- _Requirement_
Read the listing below and copy out every line that holds "verspreiding".

- _Available data_
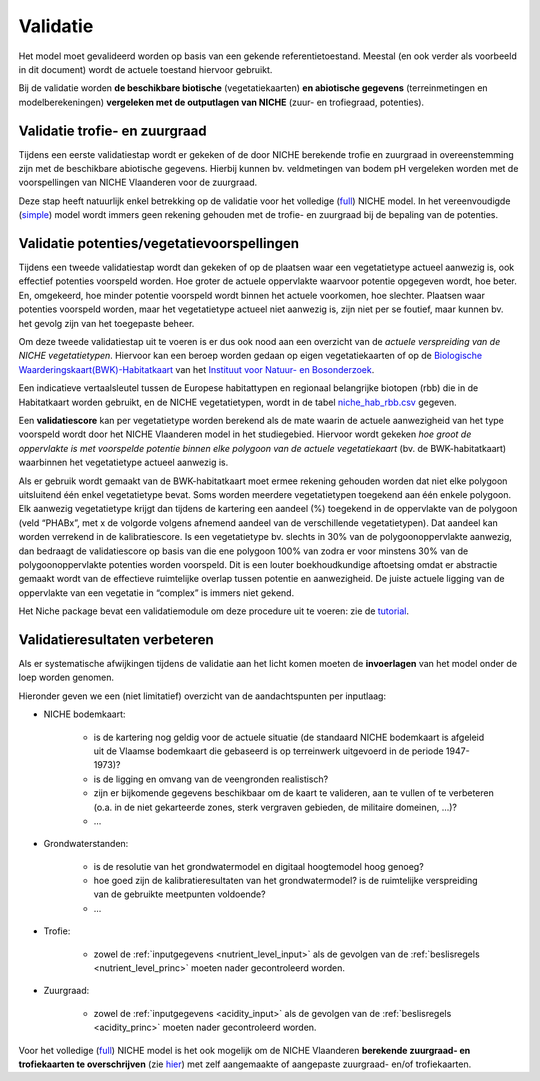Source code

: ###########
Validatie 
###########

Het model moet gevalideerd worden op basis van een gekende referentietoestand. Meestal (en ook verder als voorbeeld in dit document) wordt de actuele toestand hiervoor gebruikt. 

Bij de validatie worden **de beschikbare biotische** (vegetatiekaarten) 
**en abiotische gegevens** (terreinmetingen en modelberekeningen) **vergeleken met de outputlagen van NICHE** (zuur- en trofiegraad, potenties).

Validatie trofie- en zuurgraad
===============================

Tijdens een eerste validatiestap wordt er gekeken of de door NICHE berekende trofie en zuurgraad 
in overeenstemming zijn met de beschikbare abiotische gegevens. Hierbij kunnen bv. veldmetingen van bodem pH vergeleken 
worden met de voorspellingen van NICHE Vlaanderen voor de zuurgraad. 

Deze stap heeft natuurlijk enkel betrekking op de validatie voor het volledige (`full <https://inbo.github.io/niche_vlaanderen/getting_started.html#Running-a-full-Niche-model>`_) NICHE model. In het vereenvoudigde (`simple <https://inbo.github.io/niche_vlaanderen/getting_started.html#Creating-a-simple-NICHE-model>`_) model wordt immers geen rekening gehouden met de trofie- en zuurgraad bij de bepaling van de potenties.

Validatie potenties/vegetatievoorspellingen
============================================

Tijdens een tweede validatiestap wordt dan gekeken of op de plaatsen waar een vegetatietype actueel aanwezig is, 
ook effectief potenties voorspeld worden. Hoe groter de actuele oppervlakte waarvoor potentie opgegeven wordt, hoe beter. 
En, omgekeerd, hoe minder potentie voorspeld wordt binnen het actuele voorkomen, hoe slechter. 
Plaatsen waar potenties voorspeld worden, maar het vegetatietype actueel niet aanwezig is, zijn niet per se foutief, maar kunnen bv. het gevolg zijn 
van het toegepaste beheer. 

Om deze tweede validatiestap uit te voeren is er dus ook nood aan een overzicht van de *actuele verspreiding van de NICHE vegetatietypen*.
Hiervoor kan een beroep worden gedaan op 
eigen vegetatiekaarten of op de `Biologische Waarderingskaart(BWK)-Habitatkaart <https://www.inbo.be/nl/beschikbaarheid>`_ van het `Instituut voor Natuur- en Bosonderzoek <https://www.inbo.be>`_. 

Een indicatieve vertaalsleutel tussen de Europese habitattypen en regionaal belangrijke biotopen 
(rbb) die in de Habitatkaart worden gebruikt, en de NICHE vegetatietypen, wordt in de 
tabel `niche_hab_rbb.csv <https://github.com/inbo/niche_vlaanderen/blob/master/docs/_data/niche_hab_rbb.csv>`_ gegeven.

Een **validatiescore** kan per vegetatietype worden berekend als de mate waarin de actuele aanwezigheid van het type voorspeld wordt 
door het NICHE Vlaanderen model in het studiegebied. Hiervoor wordt gekeken *hoe groot de 
oppervlakte is met voorspelde potentie binnen elke polygoon van de actuele vegetatiekaart* (bv. de BWK-habitatkaart) waarbinnen het vegetatietype actueel 
aanwezig is. 

Als er gebruik wordt gemaakt van de BWK-habitatkaart moet ermee rekening gehouden worden dat niet elke polygoon uitsluitend één enkel vegetatietype bevat. 
Soms worden meerdere vegetatietypen 
toegekend aan één enkele polygoon. Elk aanwezig vegetatietype krijgt dan tijdens de kartering een aandeel (%) toegekend in de oppervlakte van de polygoon 
(veld “PHABx”, met x de volgorde volgens afnemend aandeel van de verschillende vegetatietypen). Dat aandeel kan worden verrekend 
in de kalibratiescore. Is een vegetatietype bv. slechts in 30% van de polygoonoppervlakte aanwezig, dan bedraagt de 
validatiescore op basis van die ene polygoon 100% van zodra er voor minstens 30% van de polygoonoppervlakte potenties 
worden voorspeld. Dit is een louter boekhoudkundige aftoetsing omdat er abstractie gemaakt wordt van de effectieve 
ruimtelijke overlap tussen potentie en aanwezigheid. De juiste actuele ligging van de oppervlakte van een vegetatie 
in “complex” is immers niet gekend.

Het Niche package bevat een validatiemodule om deze procedure uit te voeren: zie de `tutorial <https://inbo.github.io/niche_vlaanderen/validation.html>`_.

Validatieresultaten verbeteren
===============================

Als er systematische afwijkingen tijdens de validatie aan het licht komen moeten de **invoerlagen** van het model onder de loep worden genomen.

Hieronder geven we een (niet limitatief) overzicht van de aandachtspunten per inputlaag:

* NICHE bodemkaart:  

	* is de kartering nog geldig voor de actuele situatie (de standaard NICHE bodemkaart is afgeleid uit de Vlaamse bodemkaart die gebaseerd is op terreinwerk uitgevoerd in de periode 1947-1973)? 
	* is de ligging en omvang van de veengronden realistisch? 
	* zijn er bijkomende gegevens beschikbaar om de kaart te valideren, aan te vullen of te verbeteren (o.a. in de niet gekarteerde zones, sterk vergraven gebieden, de militaire domeinen, ...)?
	* ...

* Grondwaterstanden: 

	* is de resolutie van het grondwatermodel en digitaal hoogtemodel hoog genoeg?
	* hoe goed zijn de kalibratieresultaten van het grondwatermodel? is de ruimtelijke verspreiding van de gebruikte meetpunten voldoende?
	* ...

* Trofie:

	* zowel de :ref:`inputgegevens <nutrient_level_input>` als de gevolgen van de :ref:`beslisregels <nutrient_level_princ>` moeten nader gecontroleerd worden.

* Zuurgraad:

	* zowel de :ref:`inputgegevens <acidity_input>` als de gevolgen van de :ref:`beslisregels <acidity_princ>` moeten nader gecontroleerd worden.

Voor het volledige (`full <https://inbo.github.io/niche_vlaanderen/getting_started.html#Running-a-full-Niche-model>`_) NICHE model is het ook mogelijk om de NICHE Vlaanderen **berekende zuurgraad- en trofiekaarten te overschrijven** (zie `hier <https://inbo.github.io/niche_vlaanderen/advanced_usage.html#Using-abiotic-grids>`_) met zelf aangemaakte of aangepaste zuurgraad- en/of trofiekaarten.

- _Answer below_
Om deze tweede validatiestap uit te voeren is er dus ook nood aan een overzicht van de *actuele verspreiding van de NICHE vegetatietypen*.
	* hoe goed zijn de kalibratieresultaten van het grondwatermodel? is de ruimtelijke verspreiding van de gebruikte meetpunten voldoende?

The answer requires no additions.